Alexis Weaver

BIOGRAPHY

Alexis Weaver is an electroacoustic composer based in Sydney, Australia. She fuses her traditional musical education with the ever-expanding area of music technology to create vibrant acousmatic sound worlds. She has composed soundtracks for animation, short stories, radio, and the Sydney Fringe Festival. Her acousmatic and radiophonic works have been broadcast overseas in France and Scotland, with a recent feature in the 2017 RMN Music Album, Electroacoustic and Beyond Volume 2. Alexis was awarded First Place and People’s Choice Award in the 2016 and 2015 University of Sydney Verge Awards respectively for her acousmatic works. Alexis is also a co-founder of the all-female experimental music group, lost+sound.


Composer website:  soundcloud.com/alexis-marie-weaver/


FEATURED WORKS

Connect Four, for electroacoustic ensemble.

Connect Four, as the title suggests, brings four different voices and stories of childhood together, depicting universal childhood experiences and the objects that permeate them. Bringing together radiophonic and acousmatic elements, the story is floating and disjointed, reflecting the inconstancy of memory.

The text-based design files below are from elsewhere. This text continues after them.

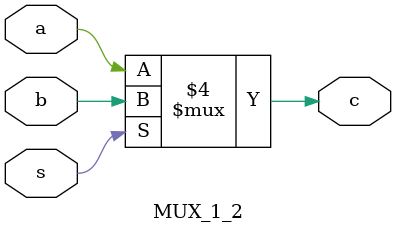
<source format=v>
`timescale 1ns / 1ps


module MUX_1_2(s,a,b,c);
input a,b;
    input s;
    output reg c;
    always @(*)begin
    if(s==1'b0)
        c=a;
        else 
           c=b;
    end
endmodule

</source>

Scraps of sound, some recurring, some completely transient, are flung about in space in the same way that half-remembered moments pass through our minds.

Featured in Place Waves, May 2018


Submarine, for wind-up mermaid toy, drink bottle and generated tones.

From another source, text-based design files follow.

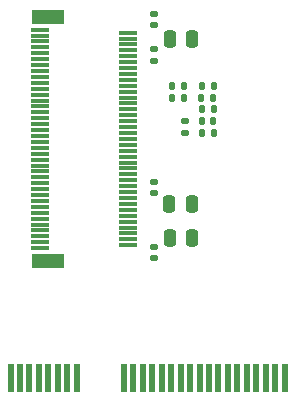
<source format=gbr>
%TF.GenerationSoftware,KiCad,Pcbnew,(6.0.1)*%
%TF.CreationDate,2022-01-21T21:00:35+01:00*%
%TF.ProjectId,apu-m2,6170752d-6d32-42e6-9b69-6361645f7063,rev?*%
%TF.SameCoordinates,Original*%
%TF.FileFunction,Paste,Top*%
%TF.FilePolarity,Positive*%
%FSLAX46Y46*%
G04 Gerber Fmt 4.6, Leading zero omitted, Abs format (unit mm)*
G04 Created by KiCad (PCBNEW (6.0.1)) date 2022-01-21 21:00:35*
%MOMM*%
%LPD*%
G01*
G04 APERTURE LIST*
G04 Aperture macros list*
%AMRoundRect*
0 Rectangle with rounded corners*
0 $1 Rounding radius*
0 $2 $3 $4 $5 $6 $7 $8 $9 X,Y pos of 4 corners*
0 Add a 4 corners polygon primitive as box body*
4,1,4,$2,$3,$4,$5,$6,$7,$8,$9,$2,$3,0*
0 Add four circle primitives for the rounded corners*
1,1,$1+$1,$2,$3*
1,1,$1+$1,$4,$5*
1,1,$1+$1,$6,$7*
1,1,$1+$1,$8,$9*
0 Add four rect primitives between the rounded corners*
20,1,$1+$1,$2,$3,$4,$5,0*
20,1,$1+$1,$4,$5,$6,$7,0*
20,1,$1+$1,$6,$7,$8,$9,0*
20,1,$1+$1,$8,$9,$2,$3,0*%
G04 Aperture macros list end*
%ADD10RoundRect,0.140000X-0.140000X-0.170000X0.140000X-0.170000X0.140000X0.170000X-0.140000X0.170000X0*%
%ADD11RoundRect,0.140000X-0.170000X0.140000X-0.170000X-0.140000X0.170000X-0.140000X0.170000X0.140000X0*%
%ADD12RoundRect,0.135000X0.135000X0.185000X-0.135000X0.185000X-0.135000X-0.185000X0.135000X-0.185000X0*%
%ADD13RoundRect,0.135000X-0.185000X0.135000X-0.185000X-0.135000X0.185000X-0.135000X0.185000X0.135000X0*%
%ADD14RoundRect,0.140000X0.170000X-0.140000X0.170000X0.140000X-0.170000X0.140000X-0.170000X-0.140000X0*%
%ADD15RoundRect,0.250000X-0.250000X-0.475000X0.250000X-0.475000X0.250000X0.475000X-0.250000X0.475000X0*%
%ADD16R,0.600000X2.330000*%
%ADD17R,1.550000X0.300000*%
%ADD18R,2.750000X1.200000*%
G04 APERTURE END LIST*
D10*
%TO.C,C1*%
X119320000Y-80100000D03*
X120280000Y-80100000D03*
%TD*%
D11*
%TO.C,C8*%
X115300000Y-74020000D03*
X115300000Y-74980000D03*
%TD*%
D12*
%TO.C,R7*%
X117810000Y-77100000D03*
X116790000Y-77100000D03*
%TD*%
%TO.C,R6*%
X117810000Y-78100000D03*
X116790000Y-78100000D03*
%TD*%
%TO.C,R5*%
X120310000Y-79100000D03*
X119290000Y-79100000D03*
%TD*%
D13*
%TO.C,R4*%
X117900000Y-80090000D03*
X117900000Y-81110000D03*
%TD*%
D11*
%TO.C,C7*%
X115300000Y-90720000D03*
X115300000Y-91680000D03*
%TD*%
D14*
%TO.C,C6*%
X115300000Y-86180000D03*
X115300000Y-85220000D03*
%TD*%
%TO.C,C5*%
X115300000Y-71980000D03*
X115300000Y-71020000D03*
%TD*%
D15*
%TO.C,C4*%
X116550000Y-87100000D03*
X118450000Y-87100000D03*
%TD*%
%TO.C,C3*%
X116600000Y-73100000D03*
X118500000Y-73100000D03*
%TD*%
%TO.C,C2*%
X116600000Y-90000000D03*
X118500000Y-90000000D03*
%TD*%
D12*
%TO.C,R3*%
X120310000Y-77100000D03*
X119290000Y-77100000D03*
%TD*%
%TO.C,R2*%
X120305000Y-78100000D03*
X119285000Y-78100000D03*
%TD*%
D16*
%TO.C,J1*%
X103125000Y-101815000D03*
X103925000Y-101815000D03*
X104725000Y-101815000D03*
X105525000Y-101815000D03*
X106325000Y-101815000D03*
X107125000Y-101815000D03*
X107925000Y-101815000D03*
X108725000Y-101815000D03*
X112725000Y-101815000D03*
X113525000Y-101815000D03*
X114325000Y-101815000D03*
X115125000Y-101815000D03*
X115925000Y-101815000D03*
X116725000Y-101815000D03*
X117525000Y-101815000D03*
X118325000Y-101815000D03*
X119125000Y-101815000D03*
X119925000Y-101815000D03*
X120725000Y-101815000D03*
X121525000Y-101815000D03*
X122325000Y-101815000D03*
X123125000Y-101815000D03*
X123925000Y-101815000D03*
X124725000Y-101815000D03*
X125525000Y-101815000D03*
X126325000Y-101815000D03*
%TD*%
D17*
%TO.C,J2*%
X105600000Y-90850000D03*
X113050000Y-90600000D03*
X105600000Y-90350000D03*
X113050000Y-90100000D03*
X105600000Y-89850000D03*
X113050000Y-89600000D03*
X105600000Y-89350000D03*
X113050000Y-89100000D03*
X105600000Y-88850000D03*
X113050000Y-88600000D03*
X105600000Y-88350000D03*
X113050000Y-88100000D03*
X105600000Y-87850000D03*
X113050000Y-87600000D03*
X105600000Y-87350000D03*
X113050000Y-87100000D03*
X105600000Y-86850000D03*
X113050000Y-86600000D03*
X105600000Y-86350000D03*
X113050000Y-86100000D03*
X105600000Y-85850000D03*
X113050000Y-85600000D03*
X105600000Y-85350000D03*
X113050000Y-85100000D03*
X105600000Y-84850000D03*
X113050000Y-84600000D03*
X105600000Y-84350000D03*
X113050000Y-84100000D03*
X105600000Y-83850000D03*
X113050000Y-83600000D03*
X105600000Y-83350000D03*
X113050000Y-83100000D03*
X105600000Y-82850000D03*
X113050000Y-82600000D03*
X105600000Y-82350000D03*
X113050000Y-82100000D03*
X105600000Y-81850000D03*
X113050000Y-81600000D03*
X105600000Y-81350000D03*
X113050000Y-81100000D03*
X105600000Y-80850000D03*
X113050000Y-80600000D03*
X105600000Y-80350000D03*
X113050000Y-80100000D03*
X105600000Y-79850000D03*
X113050000Y-79600000D03*
X105600000Y-79350000D03*
X113050000Y-79100000D03*
X105600000Y-78850000D03*
X113050000Y-78600000D03*
X105600000Y-78350000D03*
X113050000Y-78100000D03*
X105600000Y-77850000D03*
X113050000Y-77600000D03*
X105600000Y-77350000D03*
X113050000Y-77100000D03*
X105600000Y-76850000D03*
X113050000Y-76600000D03*
X105600000Y-76350000D03*
X113050000Y-76100000D03*
X105600000Y-75850000D03*
X113050000Y-75600000D03*
X105600000Y-75350000D03*
X113050000Y-75100000D03*
X105600000Y-74850000D03*
X113050000Y-74600000D03*
X105600000Y-74350000D03*
X113050000Y-74100000D03*
X105600000Y-73850000D03*
X113050000Y-73600000D03*
X105600000Y-73350000D03*
X113050000Y-73100000D03*
X105600000Y-72850000D03*
X113050000Y-72600000D03*
X105600000Y-72350000D03*
D18*
X106325000Y-91950000D03*
X106325000Y-71250000D03*
%TD*%
D12*
%TO.C,R1*%
X120310000Y-81100000D03*
X119290000Y-81100000D03*
%TD*%
M02*

</source>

The title of this work is derived from the chosen object, which was a plastic, wind-up mermaid toy. The original recordings of this toy did not evoke ethereal, mermaid-like associations, but instead produced small, plastic machine-gun bursts as the toy was wound and released to bounce across the floor. However, my manipulations of these recordings have created a series of rolling, fading gestures which I liken to the movement of a submerged vessel through deep waters. As such, I have aimed not so much to capture the essence of this object, but to use these sounds to evoke a related image.

Featured in Electronic Waves (April 2019), curated by Aidan Maizels.